Every sound included in Ableton is usable in some capacity, depending on your genre and how you use it. Ableton Live 10 is a goldmine for producers. You will spend many hours exhausting the full extent of what Live offers before you turn elsewhere.
For many users, the sounds in Ableton Suite are more than enough. Granted, additional sounds from Native Instruments and Eastwest are always a great addition to any producer’s toolbox.
Some of my personal favorites are the drum and piano sounds. There are a myriad of modern and vintage acoustic kits, there are electronic kits, there are entirely synthesized drums, and there are old school hip-hop sounds.
The piano sound is also a very usable, musical sound. It fits well into most pop and rock music with little adjustment. It tends to cut through and a have a little more edge without being too harsh. If you have a darker sound, there are options for Mellow, Equal, and Bright. If used correctly, it can also sit will in orchestral music and film scores.
If you are looking for a stunning, detailed piano sound to use on your next solo classical piano album, however, I would look into spending a little bit more on a dedicated piano sample library.

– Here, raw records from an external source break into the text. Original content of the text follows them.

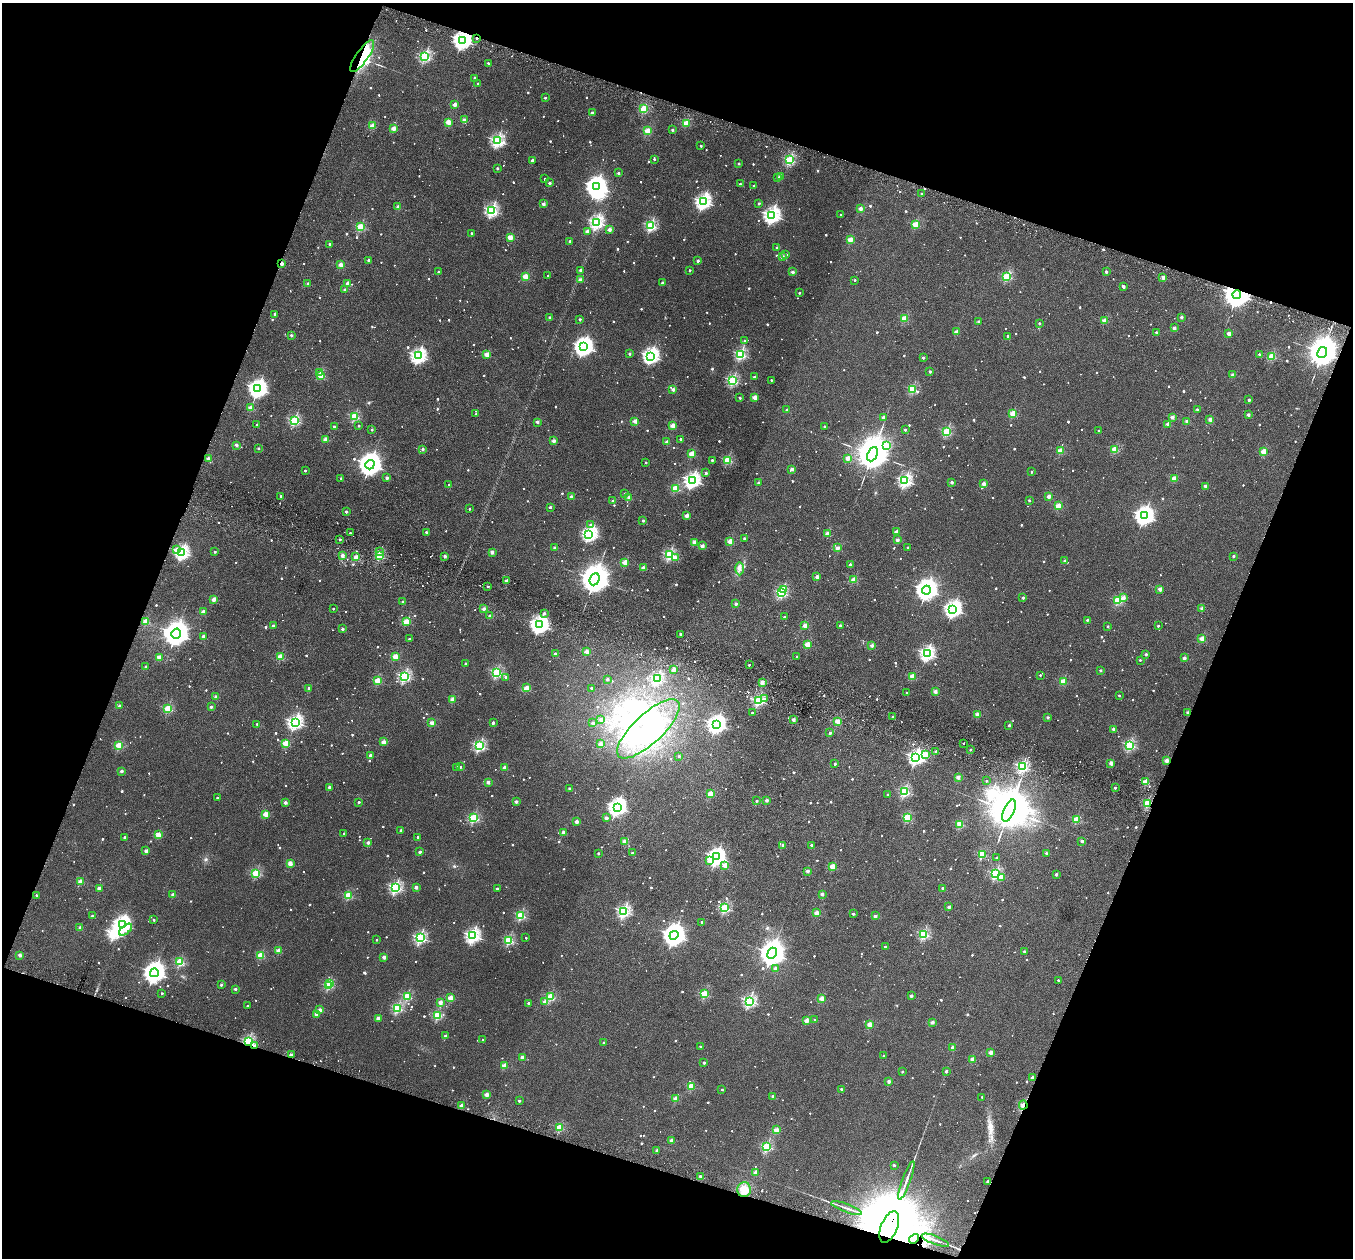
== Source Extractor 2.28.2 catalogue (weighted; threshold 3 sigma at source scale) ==
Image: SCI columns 27-5428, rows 320-5340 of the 5452 x 5530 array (HDU 1 of 3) = the unmasked area's bounding box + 8 px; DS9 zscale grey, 4 x 4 block average (1 PNG px = mean of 4 x 4 image px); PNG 1355 x 1260 px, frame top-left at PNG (2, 3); each listed source drawn as its Kron ellipse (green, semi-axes under 4 px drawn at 4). Shown black and unused: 39% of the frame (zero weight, under 2 of 3 exposures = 3% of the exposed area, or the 3 px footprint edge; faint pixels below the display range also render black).
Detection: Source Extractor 2.28.2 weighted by HDU 2 'WHT'. Background 0.0409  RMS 0.007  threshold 0.0316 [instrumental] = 3 sigma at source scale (4.5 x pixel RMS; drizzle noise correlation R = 1.50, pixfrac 1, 0.05/0.05 arcsec/px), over >= 5 px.
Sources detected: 1366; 13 too faint to see at this stretch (4 x 4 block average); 23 inside a brighter object's white glare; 9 cosmic-ray / hot-pixel residue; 3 long thin detections or spike segments (spike, bleed or trail) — neither listed nor drawn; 4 coinciding with a brighter row at this scale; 4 inside a brighter listed object's ellipse — not listed separately; of the other 1310, all 500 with FLUX_AUTO >= 12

The samplers in Ableton Live are wonderful tools to work with, especially for remixes. The drum rack is a versatile instrument that allows you to load your own samples into a custom drum kit.
My personal favorite, the Simpler, comes with all versions, including Intro. Simply drag-and-drop any audio sample into Simpler, and then it will automatically re-pitch your sample into musical notes when you play them on the keyboard.
Ableton Live 10 includes a variety of standard audio effects, such as EQ, Compression, Reverb, and others. My favorite effects are Glue Compressor by Cytomic, which works wonders for mastering and parallel compression, the multi-band EQ, which displays a moving graph of the frequency spectrum, and the Convolution Reverb, which is a beautiful, natural-sounding reverb that comes as a brand new addition to Ableton Live 10.
Ableton has the ability to work with video. To get started, drag & drop a video file from your computer into the timeline. The audio from the video should be imported onto a separate track, and the video should start playing from a separate window.
While Ableton cannot edit video directly, you can still splice different clips together and export the project as one video. Be cautioned that you must use an uncompressed format such as H. 264, or else the playback will be choppy. If used correctly, Ableton Live is a great tool for scoring films or editing audio from a video.
Ableton Live 10 is a highly-functional DAW that can be used for many purposes, both live and studio. Despite the hefty price tag, all of the built-in sounds, plugins, and effects are a producer’s dream. The main strengths of this program in 2019 are:
- The intuitive, simple layout
- The user customization
- Session view lets you quickly create loops
- Seamless warping & quantization
- Powerful virtual instruments
- Solid plugins
- Reliability & MIDI setup
- Speedy workflow
One of the most important strengths a program or piece of equipment can have is reliability. Rarely have I ever experienced a crash in Ableton. MIDI devices are instantly recognized, and I can even change audio drivers mid-session without requiring a restart. Whenever I am trying to experiment musically and create something new, Ableton is always my go-to.
While Ableton Live 10 may lack some of the precision waveform editing tools in other software, it remains the standout choice for music production in a crowded field of DAW’s.